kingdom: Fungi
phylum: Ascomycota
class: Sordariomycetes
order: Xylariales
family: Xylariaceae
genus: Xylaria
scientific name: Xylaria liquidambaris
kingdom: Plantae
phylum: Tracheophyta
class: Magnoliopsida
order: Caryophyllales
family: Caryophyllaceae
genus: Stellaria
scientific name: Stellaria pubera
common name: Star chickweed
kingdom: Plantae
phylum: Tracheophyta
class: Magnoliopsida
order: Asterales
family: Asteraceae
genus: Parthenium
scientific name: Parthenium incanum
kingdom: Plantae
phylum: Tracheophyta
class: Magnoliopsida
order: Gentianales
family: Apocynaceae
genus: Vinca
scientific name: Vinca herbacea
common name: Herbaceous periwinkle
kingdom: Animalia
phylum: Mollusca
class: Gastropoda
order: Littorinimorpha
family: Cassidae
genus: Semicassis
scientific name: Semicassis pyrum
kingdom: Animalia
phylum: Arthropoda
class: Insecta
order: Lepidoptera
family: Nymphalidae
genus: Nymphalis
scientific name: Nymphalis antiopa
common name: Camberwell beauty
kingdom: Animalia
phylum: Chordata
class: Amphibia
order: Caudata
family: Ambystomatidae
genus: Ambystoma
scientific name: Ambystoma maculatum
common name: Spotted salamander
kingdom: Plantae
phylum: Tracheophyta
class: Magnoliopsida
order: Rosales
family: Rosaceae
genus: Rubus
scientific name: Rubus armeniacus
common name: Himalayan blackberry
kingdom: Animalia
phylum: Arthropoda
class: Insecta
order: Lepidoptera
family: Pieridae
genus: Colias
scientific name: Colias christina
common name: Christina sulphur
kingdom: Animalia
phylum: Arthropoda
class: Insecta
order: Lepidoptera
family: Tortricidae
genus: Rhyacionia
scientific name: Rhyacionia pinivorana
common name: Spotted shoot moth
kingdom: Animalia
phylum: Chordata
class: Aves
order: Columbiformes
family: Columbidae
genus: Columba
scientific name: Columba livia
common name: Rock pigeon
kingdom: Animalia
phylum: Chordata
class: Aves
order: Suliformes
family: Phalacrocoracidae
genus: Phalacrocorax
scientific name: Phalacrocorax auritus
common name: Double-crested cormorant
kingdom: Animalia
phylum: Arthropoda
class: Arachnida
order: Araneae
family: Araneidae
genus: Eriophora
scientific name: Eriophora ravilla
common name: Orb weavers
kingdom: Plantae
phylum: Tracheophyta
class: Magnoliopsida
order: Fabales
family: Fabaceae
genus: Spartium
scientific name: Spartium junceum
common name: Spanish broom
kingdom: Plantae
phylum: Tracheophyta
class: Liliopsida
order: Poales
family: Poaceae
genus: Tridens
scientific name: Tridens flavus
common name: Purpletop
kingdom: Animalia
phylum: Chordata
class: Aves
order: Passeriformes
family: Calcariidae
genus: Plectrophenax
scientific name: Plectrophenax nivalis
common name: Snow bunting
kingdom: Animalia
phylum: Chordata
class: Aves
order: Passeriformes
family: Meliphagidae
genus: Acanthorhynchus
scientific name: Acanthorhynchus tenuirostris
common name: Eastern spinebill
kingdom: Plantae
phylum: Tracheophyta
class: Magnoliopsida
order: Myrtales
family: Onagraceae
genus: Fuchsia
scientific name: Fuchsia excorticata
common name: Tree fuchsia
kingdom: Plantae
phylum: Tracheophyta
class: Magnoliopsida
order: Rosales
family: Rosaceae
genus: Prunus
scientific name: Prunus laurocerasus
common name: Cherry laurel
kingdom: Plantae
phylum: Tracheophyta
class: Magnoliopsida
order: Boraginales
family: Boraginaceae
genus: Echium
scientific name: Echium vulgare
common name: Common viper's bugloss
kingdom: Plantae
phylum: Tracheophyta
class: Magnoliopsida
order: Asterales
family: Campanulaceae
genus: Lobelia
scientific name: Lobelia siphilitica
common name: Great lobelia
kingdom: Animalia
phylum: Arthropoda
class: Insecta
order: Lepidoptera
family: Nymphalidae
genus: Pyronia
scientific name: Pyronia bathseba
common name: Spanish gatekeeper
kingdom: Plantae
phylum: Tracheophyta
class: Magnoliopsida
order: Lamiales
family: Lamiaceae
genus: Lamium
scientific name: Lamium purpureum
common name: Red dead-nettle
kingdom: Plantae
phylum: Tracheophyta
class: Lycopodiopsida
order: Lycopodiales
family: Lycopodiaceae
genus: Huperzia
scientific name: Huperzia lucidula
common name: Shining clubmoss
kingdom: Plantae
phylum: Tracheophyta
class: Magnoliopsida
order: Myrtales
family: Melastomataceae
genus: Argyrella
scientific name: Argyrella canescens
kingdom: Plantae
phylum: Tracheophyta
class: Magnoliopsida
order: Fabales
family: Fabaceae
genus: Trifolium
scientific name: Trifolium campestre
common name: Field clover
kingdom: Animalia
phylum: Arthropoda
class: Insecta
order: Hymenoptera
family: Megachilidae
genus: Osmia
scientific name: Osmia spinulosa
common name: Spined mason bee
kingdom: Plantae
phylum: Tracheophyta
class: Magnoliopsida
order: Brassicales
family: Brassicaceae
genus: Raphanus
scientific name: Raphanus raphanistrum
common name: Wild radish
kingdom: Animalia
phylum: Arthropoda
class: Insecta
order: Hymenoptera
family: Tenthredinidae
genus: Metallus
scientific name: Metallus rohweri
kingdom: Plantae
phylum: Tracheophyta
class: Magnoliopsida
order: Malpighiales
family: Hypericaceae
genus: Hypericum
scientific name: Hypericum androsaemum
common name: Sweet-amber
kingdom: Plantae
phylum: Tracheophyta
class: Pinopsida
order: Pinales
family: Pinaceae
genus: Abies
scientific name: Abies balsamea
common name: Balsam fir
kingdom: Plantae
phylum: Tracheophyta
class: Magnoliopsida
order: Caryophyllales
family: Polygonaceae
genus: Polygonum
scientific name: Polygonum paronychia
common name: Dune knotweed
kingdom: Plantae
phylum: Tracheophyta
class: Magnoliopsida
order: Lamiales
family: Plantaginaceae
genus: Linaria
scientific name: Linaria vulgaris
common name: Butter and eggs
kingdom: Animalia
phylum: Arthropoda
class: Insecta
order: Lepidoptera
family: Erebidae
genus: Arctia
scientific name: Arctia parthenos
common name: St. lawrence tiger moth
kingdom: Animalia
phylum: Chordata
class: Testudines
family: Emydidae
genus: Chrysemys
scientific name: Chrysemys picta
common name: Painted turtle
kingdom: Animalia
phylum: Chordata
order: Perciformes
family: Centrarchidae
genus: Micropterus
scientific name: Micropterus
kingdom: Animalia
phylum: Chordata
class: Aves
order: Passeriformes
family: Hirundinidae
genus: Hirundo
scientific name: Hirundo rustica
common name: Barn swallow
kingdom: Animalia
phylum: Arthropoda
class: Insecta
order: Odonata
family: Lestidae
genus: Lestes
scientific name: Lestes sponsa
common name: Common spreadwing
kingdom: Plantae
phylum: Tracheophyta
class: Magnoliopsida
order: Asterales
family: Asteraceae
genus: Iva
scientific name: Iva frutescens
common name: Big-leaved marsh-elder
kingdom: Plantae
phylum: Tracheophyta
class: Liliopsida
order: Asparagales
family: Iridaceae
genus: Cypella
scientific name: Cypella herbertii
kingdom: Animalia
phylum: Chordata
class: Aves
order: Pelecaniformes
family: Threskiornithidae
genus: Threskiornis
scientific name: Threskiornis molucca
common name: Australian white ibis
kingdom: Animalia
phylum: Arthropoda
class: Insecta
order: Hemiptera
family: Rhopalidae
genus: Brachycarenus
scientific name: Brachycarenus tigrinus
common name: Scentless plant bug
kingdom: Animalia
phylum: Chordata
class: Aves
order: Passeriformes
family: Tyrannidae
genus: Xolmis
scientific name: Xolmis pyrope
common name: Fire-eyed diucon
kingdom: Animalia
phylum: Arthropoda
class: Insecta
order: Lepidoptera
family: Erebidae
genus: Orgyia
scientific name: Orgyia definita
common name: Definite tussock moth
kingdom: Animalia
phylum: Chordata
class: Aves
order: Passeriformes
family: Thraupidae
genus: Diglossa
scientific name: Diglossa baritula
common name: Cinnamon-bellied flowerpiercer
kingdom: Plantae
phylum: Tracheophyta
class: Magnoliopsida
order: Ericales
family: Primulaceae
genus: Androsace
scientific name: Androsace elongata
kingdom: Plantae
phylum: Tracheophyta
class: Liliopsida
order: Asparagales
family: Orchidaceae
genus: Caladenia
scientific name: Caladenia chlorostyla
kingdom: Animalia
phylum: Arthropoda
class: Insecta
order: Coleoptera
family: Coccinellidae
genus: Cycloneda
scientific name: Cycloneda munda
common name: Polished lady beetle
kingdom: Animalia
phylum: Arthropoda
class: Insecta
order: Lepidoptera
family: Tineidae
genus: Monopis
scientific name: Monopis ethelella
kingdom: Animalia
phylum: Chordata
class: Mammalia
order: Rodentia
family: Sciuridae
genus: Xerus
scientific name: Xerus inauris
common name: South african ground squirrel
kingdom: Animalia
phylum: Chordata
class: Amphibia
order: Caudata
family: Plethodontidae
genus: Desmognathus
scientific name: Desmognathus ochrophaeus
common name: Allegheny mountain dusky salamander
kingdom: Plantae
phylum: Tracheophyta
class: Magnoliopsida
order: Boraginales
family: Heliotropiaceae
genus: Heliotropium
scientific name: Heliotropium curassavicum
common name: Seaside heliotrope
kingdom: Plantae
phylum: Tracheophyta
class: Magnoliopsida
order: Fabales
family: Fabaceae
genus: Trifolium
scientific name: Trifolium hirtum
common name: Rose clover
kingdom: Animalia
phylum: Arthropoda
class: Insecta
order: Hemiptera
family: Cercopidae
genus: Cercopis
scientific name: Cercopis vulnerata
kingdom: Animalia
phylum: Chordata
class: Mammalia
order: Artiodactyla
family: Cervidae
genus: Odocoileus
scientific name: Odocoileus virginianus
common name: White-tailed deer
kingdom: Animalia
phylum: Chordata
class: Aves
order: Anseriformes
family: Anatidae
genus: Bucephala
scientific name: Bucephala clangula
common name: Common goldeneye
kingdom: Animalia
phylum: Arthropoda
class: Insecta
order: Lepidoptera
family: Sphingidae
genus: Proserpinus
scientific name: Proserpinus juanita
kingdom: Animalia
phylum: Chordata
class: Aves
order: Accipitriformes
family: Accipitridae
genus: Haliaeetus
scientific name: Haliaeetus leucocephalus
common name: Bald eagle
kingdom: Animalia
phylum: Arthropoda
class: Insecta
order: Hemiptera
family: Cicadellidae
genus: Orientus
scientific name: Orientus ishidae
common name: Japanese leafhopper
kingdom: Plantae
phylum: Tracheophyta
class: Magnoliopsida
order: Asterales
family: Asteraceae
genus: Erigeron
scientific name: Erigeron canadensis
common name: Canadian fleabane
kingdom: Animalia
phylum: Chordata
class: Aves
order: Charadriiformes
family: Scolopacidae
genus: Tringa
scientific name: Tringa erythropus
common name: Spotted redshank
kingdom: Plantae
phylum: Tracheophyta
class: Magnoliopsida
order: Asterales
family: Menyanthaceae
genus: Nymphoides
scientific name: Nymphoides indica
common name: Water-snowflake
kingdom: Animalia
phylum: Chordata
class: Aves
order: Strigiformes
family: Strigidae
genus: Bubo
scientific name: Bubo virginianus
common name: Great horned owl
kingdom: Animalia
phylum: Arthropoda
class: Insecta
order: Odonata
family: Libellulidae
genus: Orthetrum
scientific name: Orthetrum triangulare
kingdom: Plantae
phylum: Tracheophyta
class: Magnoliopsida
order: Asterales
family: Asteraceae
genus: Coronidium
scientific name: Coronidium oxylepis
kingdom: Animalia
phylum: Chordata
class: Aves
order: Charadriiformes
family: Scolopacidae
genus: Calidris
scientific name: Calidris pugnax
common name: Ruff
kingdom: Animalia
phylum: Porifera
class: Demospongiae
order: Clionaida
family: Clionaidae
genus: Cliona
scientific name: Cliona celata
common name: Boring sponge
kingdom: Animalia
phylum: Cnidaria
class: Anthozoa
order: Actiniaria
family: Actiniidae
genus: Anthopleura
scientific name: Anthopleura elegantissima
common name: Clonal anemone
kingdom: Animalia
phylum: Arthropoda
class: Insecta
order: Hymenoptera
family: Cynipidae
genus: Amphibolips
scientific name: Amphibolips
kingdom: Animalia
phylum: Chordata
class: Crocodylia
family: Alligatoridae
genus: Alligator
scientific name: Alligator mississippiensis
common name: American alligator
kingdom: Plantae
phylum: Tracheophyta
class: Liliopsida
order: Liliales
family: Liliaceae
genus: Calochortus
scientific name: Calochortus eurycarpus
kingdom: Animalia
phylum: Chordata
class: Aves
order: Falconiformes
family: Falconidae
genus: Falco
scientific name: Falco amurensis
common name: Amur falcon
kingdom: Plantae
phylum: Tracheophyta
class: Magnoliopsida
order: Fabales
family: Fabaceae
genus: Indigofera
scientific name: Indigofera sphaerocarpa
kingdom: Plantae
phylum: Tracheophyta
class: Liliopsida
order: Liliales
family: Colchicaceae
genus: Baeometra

• STATED TASK:
Return, without any change, the lines of the records starting with the line that contains "genus: Tridens" and going on through the line that contains "scientific name: Acanthorhynchus tenuirostris", both of those lines included.

• RESPONSE TO THIS TASK:
genus: Tridens
scientific name: Tridens flavus
common name: Purpletop
kingdom: Animalia
phylum: Chordata
class: Aves
order: Passeriformes
family: Calcariidae
genus: Plectrophenax
scientific name: Plectrophenax nivalis
common name: Snow bunting
kingdom: Animalia
phylum: Chordata
class: Aves
order: Passeriformes
family: Meliphagidae
genus: Acanthorhynchus
scientific name: Acanthorhynchus tenuirostris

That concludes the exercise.